No one really knows yet. Taking glutathione in reasonable amounts appears to be quite safe, although it should be avoided in people with milk protein allergies and in those who have received an organ transplant.
"But there is very little evidence that establishes either the safety or efficacy of glutathione injections for skin lightening. More research needs to be done. Skin whitening injections aren’t known for their health benefits," says Gantsho.
There is inadequate safety documentation on the use of high doses of glutathione administered at 600 mg to 1.2 grams once weekly and even up to twice weekly.

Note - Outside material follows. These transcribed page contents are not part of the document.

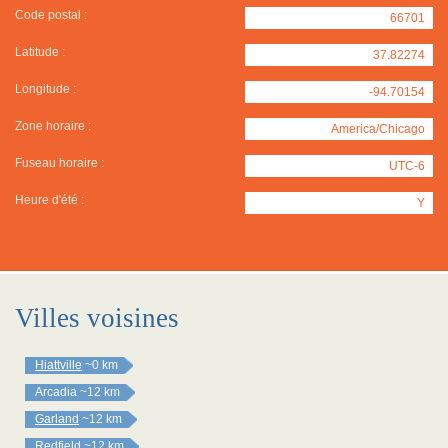
Code postal :
66701
Latitude :
37.82274
Longitude :
-94.70154
Zone horaire :
America/Chicago
Fuseau horaire :
UTC-6
Heure d'été :
Y
Villes voisines
Hiattville
~0 km
Arcadia
~12 km
Garland
~12 km
Redfield
~12 km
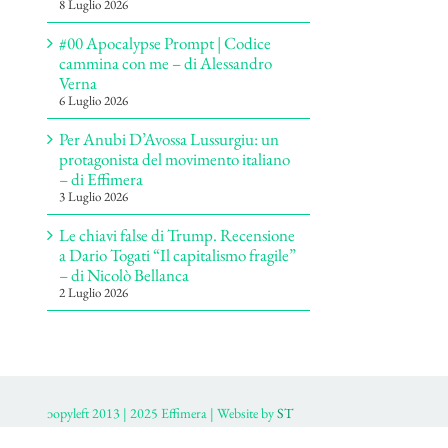
8 Luglio 2026
#00 Apocalypse Prompt | Codice
cammina con me – di Alessandro
Verna
6 Luglio 2026
Per Anubi D’Avossa Lussurgiu: un
protagonista del movimento italiano
– di Effimera
3 Luglio 2026
Le chiavi false di Trump. Recensione
a Dario Togati “Il capitalismo fragile”
– di Nicolò Bellanca
2 Luglio 2026
ɔopyleft 2013 | 2025 Effimera | Website by
ST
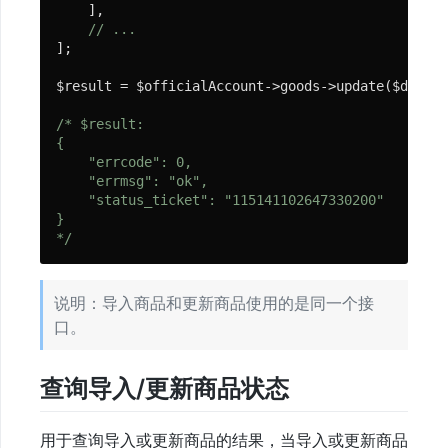
息
    ],

队
// ...
];

列
$result = $officialAccount->goods->update($data);

微
/* $result:

{

服
    "errcode": 0,

务
    "errmsg": "ok",

    "status_ticket": "115141102647330200"

}

微
*/
信
SDK
说明：导入商品和更新商品使用的是同一个接
口。
微
信
查询导入/更新商品状态
公
众
号
用于查询导入或更新商品的结果，当导入或更新商品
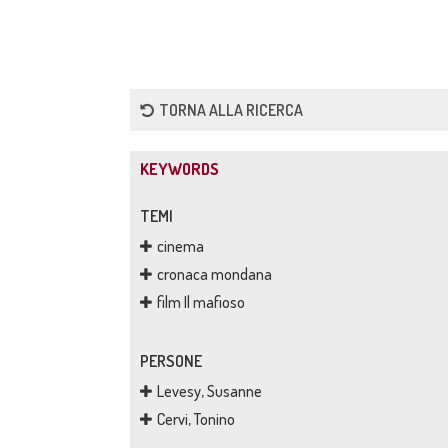
TORNA ALLA RICERCA
KEYWORDS
TEMI
cinema
cronaca mondana
film Il mafioso
PERSONE
Levesy, Susanne
Cervi, Tonino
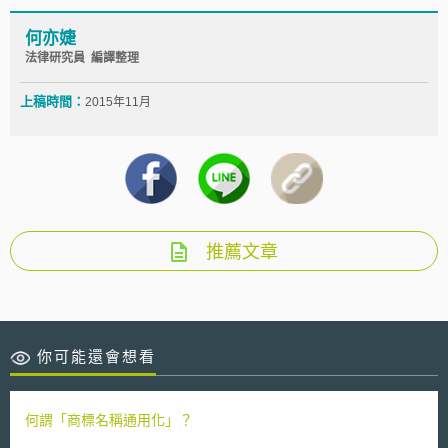
何亦婕
法律研究員 編譯整理
上稿時間：
2015年11月
推薦文章
你可能還會想看
何謂「商標名稱通用化」？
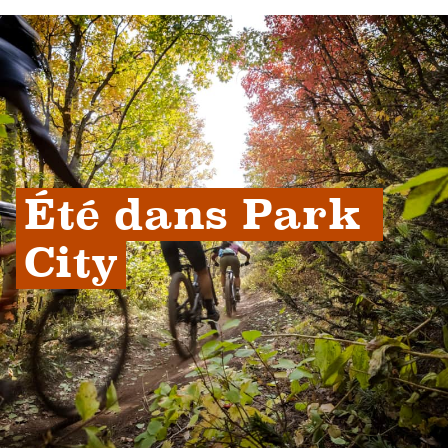
Été dans Park 
City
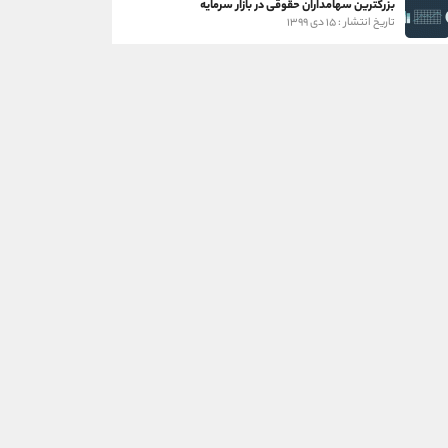
بزرگترین سهامداران حقوقی در بازار سرمایه
تاریخ انتشار : ۱۵ دی ۱۳۹۹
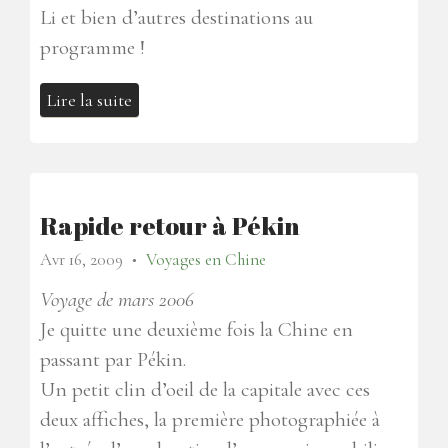
Li et bien d’autres destinations au
programme !
Lire la suite
Rapide retour à Pékin
Avr 16, 2009
Voyages en Chine
●
Voyage de mars 2006
Je quitte une deuxième fois la Chine en
passant par Pékin.
Un petit clin d’oeil de la capitale avec ces
deux affiches, la première photographiée à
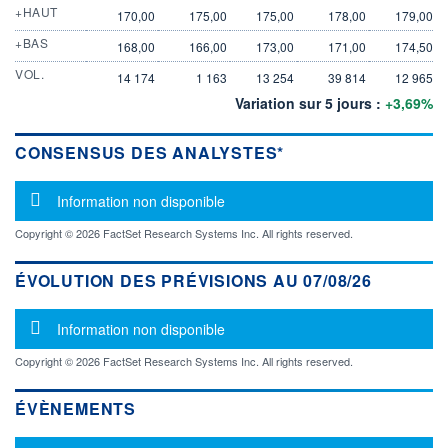
+HAUT
170,00
175,00
175,00
178,00
179,00
+BAS
168,00
166,00
173,00
171,00
174,50
VOL.
14 174
1 163
13 254
39 814
12 965
Variation sur 5 jours :
+3,69%
CONSENSUS DES ANALYSTES*
Message d'information
Information non disponible
Copyright © 2026 FactSet Research Systems Inc. All rights reserved.
ÉVOLUTION DES PRÉVISIONS AU 07/08/26
Message d'information
Information non disponible
Copyright © 2026 FactSet Research Systems Inc. All rights reserved.
ÉVÈNEMENTS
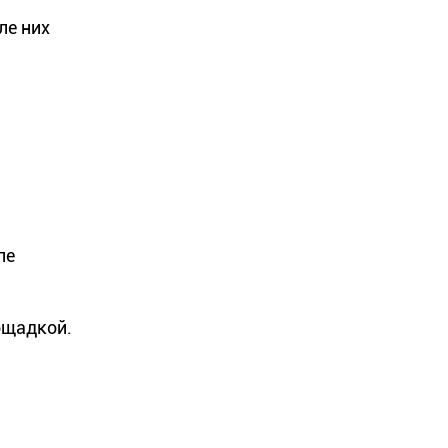
ле них
ле
ощадкой.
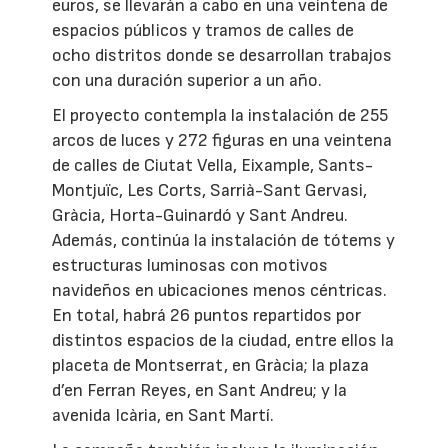
euros, se llevarán a cabo en una veintena de
espacios públicos y tramos de calles de
ocho distritos donde se desarrollan trabajos
con una duración superior a un año.
El proyecto contempla la instalación de 255
arcos de luces y 272 figuras en una veintena
de calles de Ciutat Vella, Eixample, Sants-
Montjuïc, Les Corts, Sarrià-Sant Gervasi,
Gràcia, Horta-Guinardó y Sant Andreu.
Además, continúa la instalación de tótems y
estructuras luminosas con motivos
navideños en ubicaciones menos céntricas.
En total, habrá 26 puntos repartidos por
distintos espacios de la ciudad, entre ellos la
placeta de Montserrat, en Gràcia; la plaza
d’en Ferran Reyes, en Sant Andreu; y la
avenida Icària, en Sant Martí.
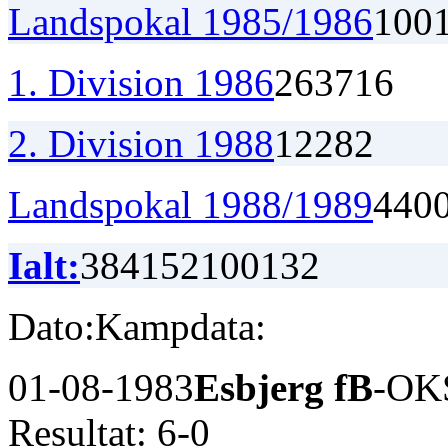
Landspokal 1985/1986
1
0
0
1. Division 1986
26
3
7
16
2. Division 1988
12
2
8
2
Landspokal 1988/1989
4
4
0
Ialt:
384
152
100
132
Dato:
Kampdata:
01-08-1983
Esbjerg fB
-OK
Resultat: 6-0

At very high doses glutathione is unsafe and may result in serious consequences to the health of users:
Adverse drug reactions resulting from the use of glutathione IV for skin whitening have been reported and include the following:
1. Long term chances of developing skin cancer, glutathione strongly inhibits the production of melanin that is a dark pigmentation protecting a persons body from the harmful UV rays from the sun.
2. Reports of adverse drug reactions ranging from skin rashes to the serious and potentially fatal Steven Johnsons Syndrome (SJS) and Toxic Epidermal Necrolysis (TEN).
3. Irregularities in the thyroid function.
4. Suspected kidney dysfunction potentially resulting in kidney failure.
5. Severe abdominal pain in a patient receiving twice-weekly glutathione administered intravenously has been reported.
6. When not done under sterile environment it can cause introduction of disease and sharing of needles can lead to transmission of life threatening infections.
7. Taking glutathione long-term has been linked to lower zinc levels.
Given the risks of harm, and the overall lack of medical need, Dr. Nomphelo Gantsho recommends consumers think carefully before undertaking skin lightening with glutathione injections.